Dresden has many international town twinning partnerships. One of them is with Brazzaville, the capital of the Republic of Congo (not to be confused with the DRC – Democratic Republic of Congo). At the request of the Mayor of Dresden, Mr. Dirk Hilbert, our Chair of Tropical Forestry received a 10-member delegation from the Republic of Congo, led by the Mayor of Brazzaville Mr. Christan Roger on 24 September. Coming from the forest-rich Congo Basin environment, the visit was meant to give the delegation an insight into the Tropical Forestry teaching, research and on-going collaboration with Africa, and to identify possibilities to initiate and extend the partnership to Congo Basin African countries. The team was received by Prof. Dr. Gerald Kapp and Dr. Jude Kimengsi, who gave the guests in French an insight into the teaching and research of the Chair. Clément Mutomua represented the MSc course Tropical Forestry, as he is a current student from the DRC.
After a word of welcome and some coffee/tea sharing, Prof. Kapp gave a brief presentation of the Chair of Tropical Forestry, tracing its history from 1811 until the introduction of the Master’s program in Tropical Forestry Management in 1995, under the stewardship of Prof. Dr. Jürgen Pretzsch.
The teaching approach of the Chair was presented to the audience, with a focus on lectures, group/individual assignments, excursions, seminars, webinars/e-learning and field-based learning. Some of the key training focus include Forest Policy, Culture and Development, Urban Forestry, Forest Organizations, Governance, Actors and Institutions in Forestry, Conflict Management, Forest Assessment and Utilization, and Project Planning, among others. So far, the institute has a network of over 350 alumni, most of whom are engaged in forestry practice, and occupy important positions in their respective countries.
Regarding the research focus, the delegation heard about the major thematic research issues that form the core of the Chair, focusing on global challenges in forest utilization and rehabilitation, multiple stakeholder integration in the research process and in the validation of outcomes, research on natural resource based conflicts, agroforestry and livelihoods, forest landscape restoration, forest governance, institutions and rural livelihoods. With this, the institute runs several projects and has university partnerships across Africa (e.g. the WoodCluster project) and Asia (FLOURISH and BambooValue projects). Dr. Kimengsi then presented the research spectrum for Central Africa – the region of origin of the visitors. Here, he explained the proposed research and partnership perspectives linked to transboundary natural resource governance, taking the case of the Tri-National Dja-Odzala-Minkébé (TRIDOM) which covers three Congo Basin countries – Cameroon, the Republic of Congo and Gabon. The proposed research perspectives for the forest-rich Congo Basin include the design of community-based ecotourism business models, unbundling bricolaged forest governance, gendered perspectives in natural resource conflicts, and adaptive protected area co-management.

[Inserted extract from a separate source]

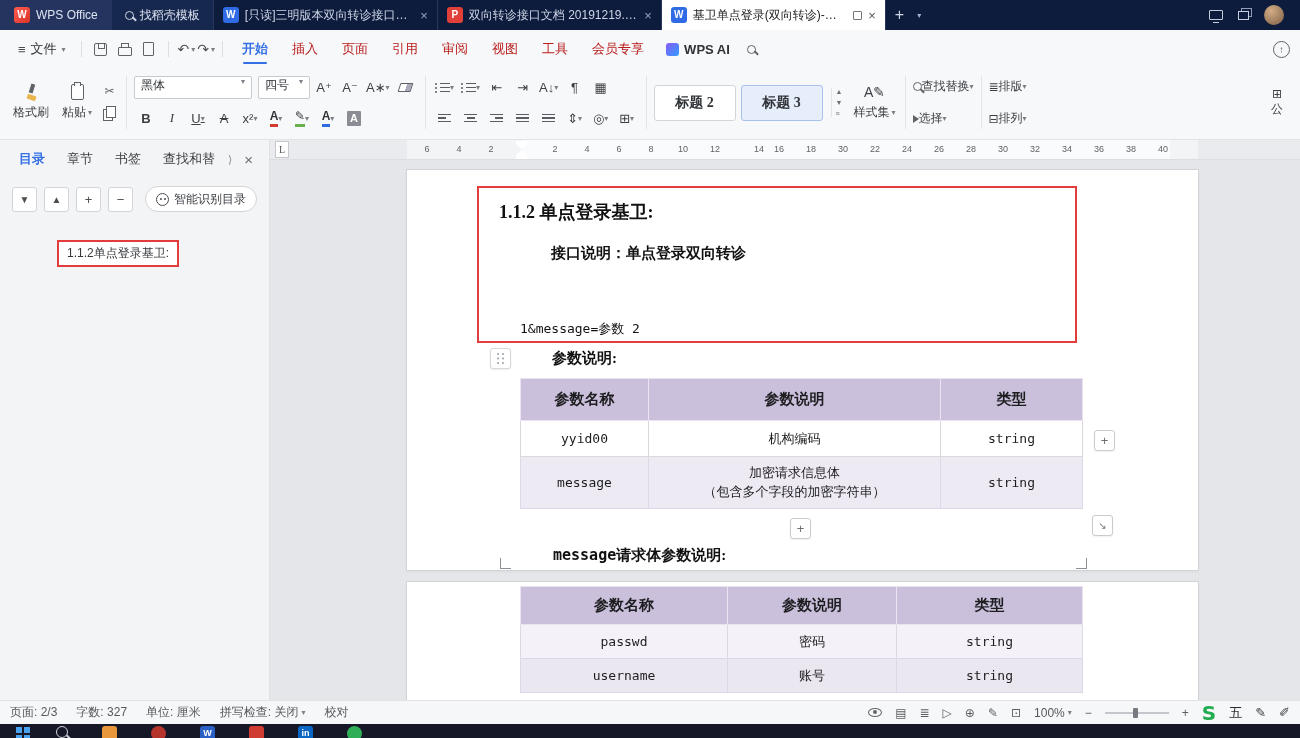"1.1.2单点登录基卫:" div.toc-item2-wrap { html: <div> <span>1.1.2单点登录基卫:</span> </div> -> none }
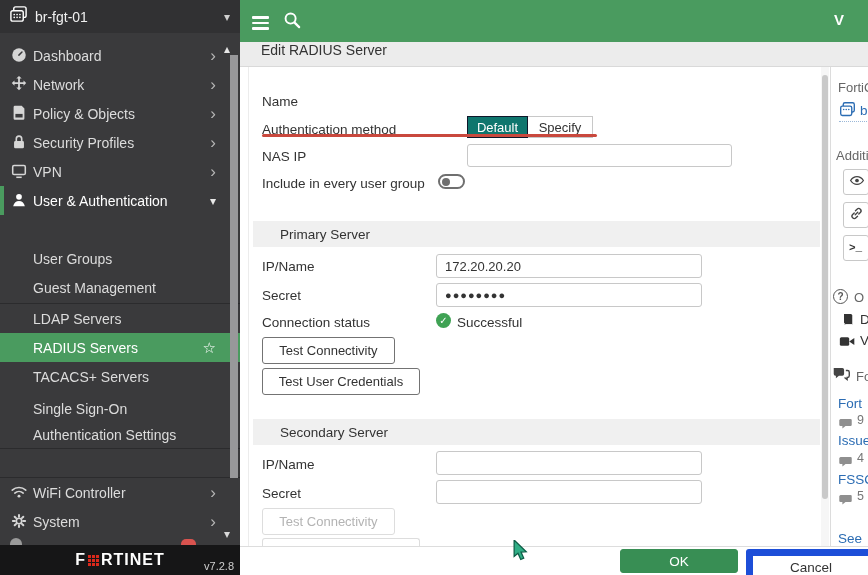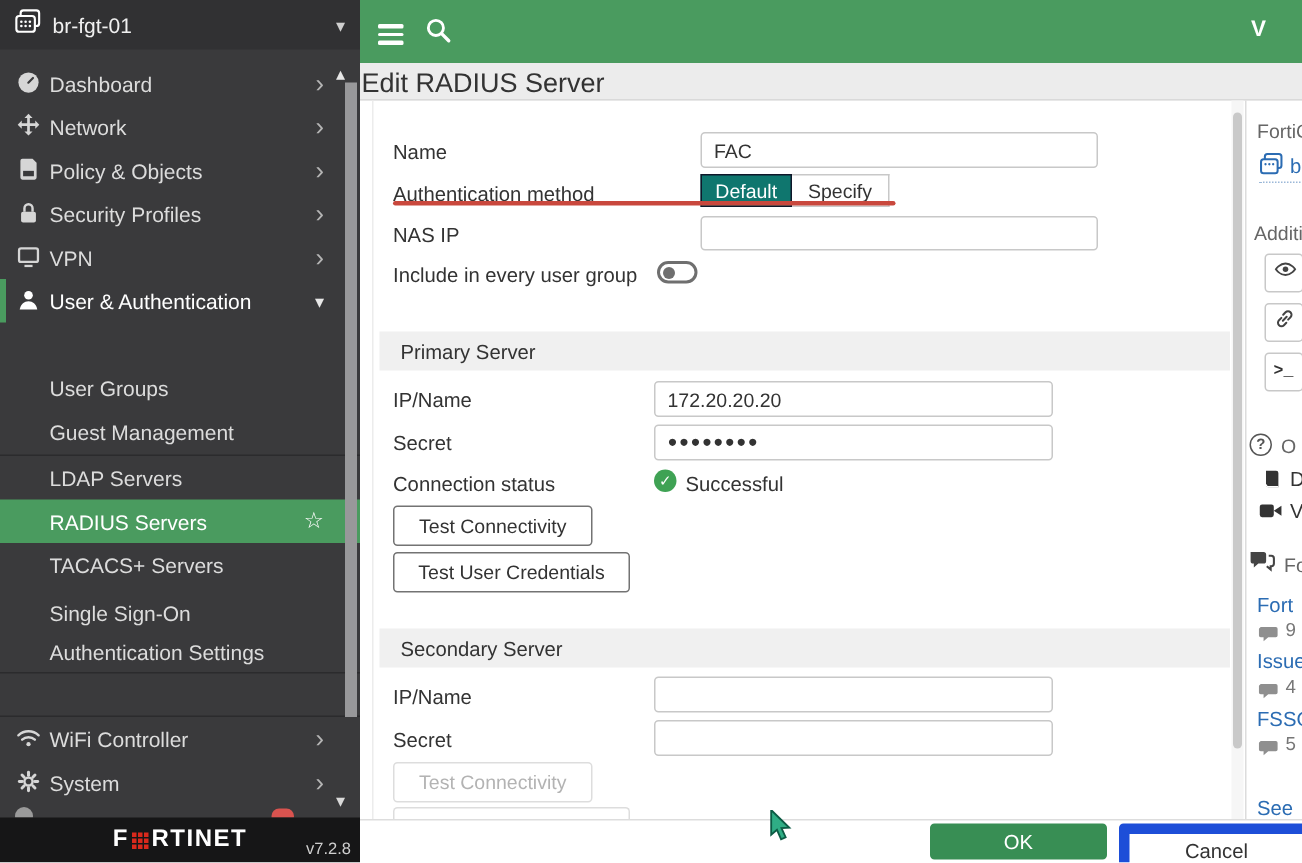"Edit RADIUS Server" #breadcrumb { align-items: flex-end -> flex-start; font-size: 18px -> 14px; padding-left: 1px -> 21px }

With this background, the visitors were invited to share their views regarding the current ideas and on aspects of interest for the city of Brazzaville and the Republic of Congo. The Mayor of Brazzaville responded by appreciating the topical nature of the research and partnership thrust of the Chair, and also raised some aspects of interest to them, with a focus on balancing conservation and poverty alleviation, promoting urban forestry, and fostering community benefit-sharing, in the context of ecotourism. He however, regretted the fact that several tourism operations have hardly benefitted the local population, who are cautioned to conserve biodiversity (and forfeit their sustenance) for this purpose. Opportunities for sending Congolese Bachelor graduates to participate in the two-year English-language master course “Tropical Forestry” as well as technical cooperation on topics such as urban forestry and agroforestry and the stabilization of rural areas were discussed.
Clément Mutomua, one of the MSc students narrated the case of the DRC where he cited knowledge and technological deficits as some of the issues affecting sustainable forest management and livelihoods improvement in that part of Central Africa. He argued for the need to intensify training for forest technicians and experts to upgrade forest-based products and highlighted the open-minded discussions between the Tropical Forestry Master Course students from many countries around the globe. A series of interesting debates ensued after these presentations which was followed by a guided campus tour in Tharandt, showing how tradition and modernity have been successfully integrated.
At the end of the visit, the Mayor expressed his satisfaction and promised to further collaboration with the Chair. A joint dinner in Dresden with Mayor Dirk Hilbert and other colleagues from the Dresden City Council rounded off the visit. Mr. Hilbert referred to the possbility of future forestry approaches to the conservation, restoration and use of the Congo basin forest, which is the second most important tropical forest in the world.